=== DATA EXTRACT ===
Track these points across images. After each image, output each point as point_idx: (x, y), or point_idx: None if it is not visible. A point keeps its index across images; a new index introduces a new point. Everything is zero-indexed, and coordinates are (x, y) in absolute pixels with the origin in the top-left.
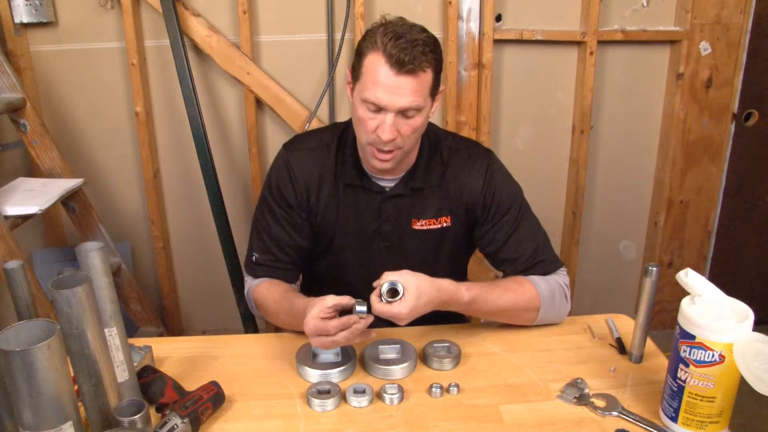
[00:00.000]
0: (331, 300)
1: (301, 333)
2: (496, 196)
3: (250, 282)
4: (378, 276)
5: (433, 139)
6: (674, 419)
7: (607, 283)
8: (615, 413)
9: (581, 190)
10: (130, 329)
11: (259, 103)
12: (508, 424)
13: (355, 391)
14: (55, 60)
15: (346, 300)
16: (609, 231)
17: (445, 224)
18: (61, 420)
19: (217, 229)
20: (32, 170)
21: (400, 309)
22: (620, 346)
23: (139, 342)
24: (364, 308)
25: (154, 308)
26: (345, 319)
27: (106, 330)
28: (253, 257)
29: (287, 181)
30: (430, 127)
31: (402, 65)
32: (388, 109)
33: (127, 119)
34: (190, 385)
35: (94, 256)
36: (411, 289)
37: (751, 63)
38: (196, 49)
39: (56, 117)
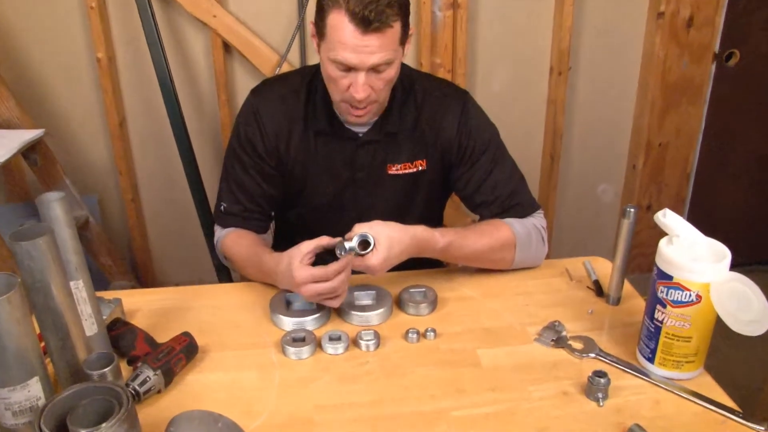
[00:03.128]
0: (307, 246)
1: (272, 285)
2: (472, 137)
3: (219, 232)
4: (351, 224)
5: (406, 82)
6: (651, 360)
7: (585, 227)
8: (592, 355)
9: (559, 133)
10: (102, 284)
11: (227, 47)
12: (485, 367)
13: (331, 338)
14: (7, 3)
15: (326, 241)
16: (587, 174)
17: (420, 168)
18: (27, 375)
19: (188, 178)
20: None
21: (372, 261)
22: (598, 289)
23: (109, 295)
24: (354, 244)
25: (125, 262)
26: (344, 261)
27: (71, 283)
28: (222, 207)
29: (255, 130)
30: (403, 68)
31: (368, 24)
32: (359, 68)
33: (88, 66)
34: (163, 337)
35: (55, 206)
36: (382, 240)
37: (734, 1)
38: None
39: (11, 65)
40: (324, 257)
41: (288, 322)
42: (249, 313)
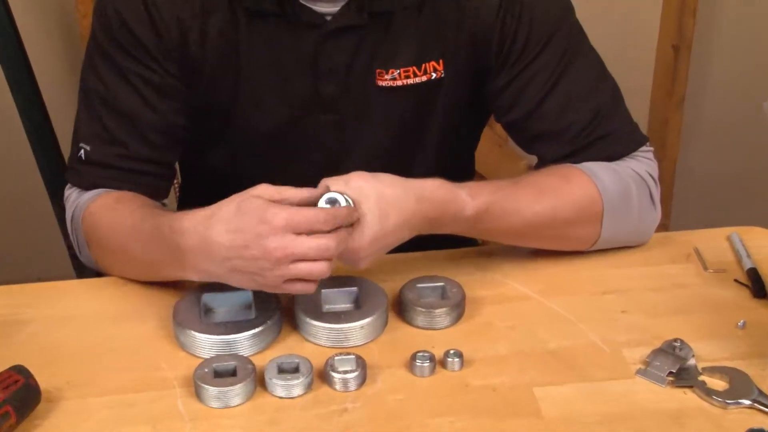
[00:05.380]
0: (268, 189)
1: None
2: (524, 20)
3: (76, 197)
4: (316, 176)
5: None
6: None
7: (734, 175)
8: (746, 402)
9: (690, 5)
10: None
11: None
12: (548, 418)
13: (282, 370)
14: None
15: (295, 194)
16: (740, 80)
17: (434, 75)
18: None
19: (16, 100)
20: None
21: (352, 242)
22: (756, 285)
23: None
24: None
25: None
26: (347, 210)
27: None
28: (82, 152)
29: (141, 12)
30: None
31: None
32: None
33: None
34: None
35: None
36: (369, 205)
37: None
38: None
39: None
40: None
41: (206, 343)
42: (135, 327)
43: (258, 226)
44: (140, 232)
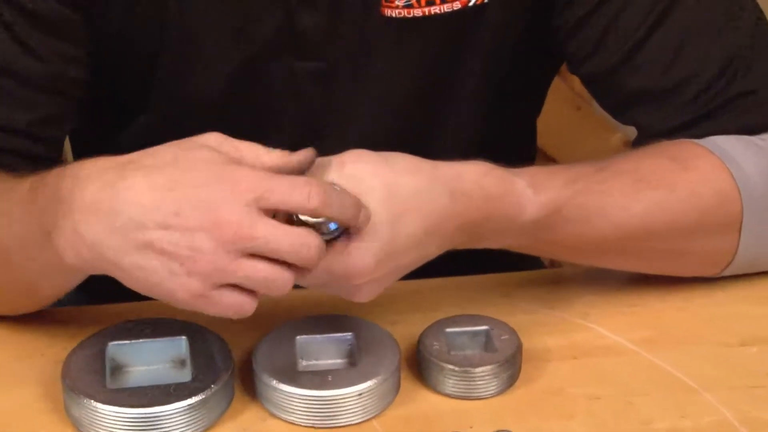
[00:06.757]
0: (226, 144)
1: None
2: None
3: None
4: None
5: None
6: None
7: None
8: None
9: None
10: None
11: None
12: None
13: None
14: None
15: (276, 159)
16: None
17: (471, 1)
18: None
19: None
20: None
21: (346, 259)
22: None
23: None
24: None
25: None
26: (347, 198)
27: None
28: None
29: None
30: None
31: None
32: None
33: None
34: None
35: None
36: (374, 203)
37: None
38: None
39: None
40: None
41: (115, 419)
42: (3, 395)
43: (207, 186)
44: (6, 206)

=== WORK INSTRUCTION ===
Produce an exact copy of the records above, leaving out the pictures.

=== WRITTEN ANSWER ===
Track these points across images. After each image, output each point as point_idx: (x, y), or point_idx: None if it is not visible. A point keeps its index across images; a new index introduces a new point. Everything is zero-indexed, and coordinates are (x, y) in absolute pixels with the origin in the top-left.
[00:00.000]
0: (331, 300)
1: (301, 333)
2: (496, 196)
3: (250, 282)
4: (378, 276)
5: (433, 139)
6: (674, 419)
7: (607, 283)
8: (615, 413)
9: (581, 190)
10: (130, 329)
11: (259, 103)
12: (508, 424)
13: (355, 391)
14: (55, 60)
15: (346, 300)
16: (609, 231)
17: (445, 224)
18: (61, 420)
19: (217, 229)
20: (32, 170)
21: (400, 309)
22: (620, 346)
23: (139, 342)
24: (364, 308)
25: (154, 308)
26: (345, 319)
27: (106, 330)
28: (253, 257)
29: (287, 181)
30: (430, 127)
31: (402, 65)
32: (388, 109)
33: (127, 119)
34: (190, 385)
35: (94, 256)
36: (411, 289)
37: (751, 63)
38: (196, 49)
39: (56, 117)
[00:03.128]
0: (307, 246)
1: (272, 285)
2: (472, 137)
3: (219, 232)
4: (351, 224)
5: (406, 82)
6: (651, 360)
7: (585, 227)
8: (592, 355)
9: (559, 133)
10: (102, 284)
11: (227, 47)
12: (485, 367)
13: (331, 338)
14: (7, 3)
15: (326, 241)
16: (587, 174)
17: (420, 168)
18: (27, 375)
19: (188, 178)
20: None
21: (372, 261)
22: (598, 289)
23: (109, 295)
24: (354, 244)
25: (125, 262)
26: (344, 261)
27: (71, 283)
28: (222, 207)
29: (255, 130)
30: (403, 68)
31: (368, 24)
32: (359, 68)
33: (88, 66)
34: (163, 337)
35: (55, 206)
36: (382, 240)
37: (734, 1)
38: None
39: (11, 65)
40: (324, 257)
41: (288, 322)
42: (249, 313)
[00:05.380]
0: (268, 189)
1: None
2: (524, 20)
3: (76, 197)
4: (316, 176)
5: None
6: None
7: (734, 175)
8: (746, 402)
9: (690, 5)
10: None
11: None
12: (548, 418)
13: (282, 370)
14: None
15: (295, 194)
16: (740, 80)
17: (434, 75)
18: None
19: (16, 100)
20: None
21: (352, 242)
22: (756, 285)
23: None
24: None
25: None
26: (347, 210)
27: None
28: (82, 152)
29: (141, 12)
30: None
31: None
32: None
33: None
34: None
35: None
36: (369, 205)
37: None
38: None
39: None
40: None
41: (206, 343)
42: (135, 327)
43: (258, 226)
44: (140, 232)
[00:06.757]
0: (226, 144)
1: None
2: None
3: None
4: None
5: None
6: None
7: None
8: None
9: None
10: None
11: None
12: None
13: None
14: None
15: (276, 159)
16: None
17: (471, 1)
18: None
19: None
20: None
21: (346, 259)
22: None
23: None
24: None
25: None
26: (347, 198)
27: None
28: None
29: None
30: None
31: None
32: None
33: None
34: None
35: None
36: (374, 203)
37: None
38: None
39: None
40: None
41: (115, 419)
42: (3, 395)
43: (207, 186)
44: (6, 206)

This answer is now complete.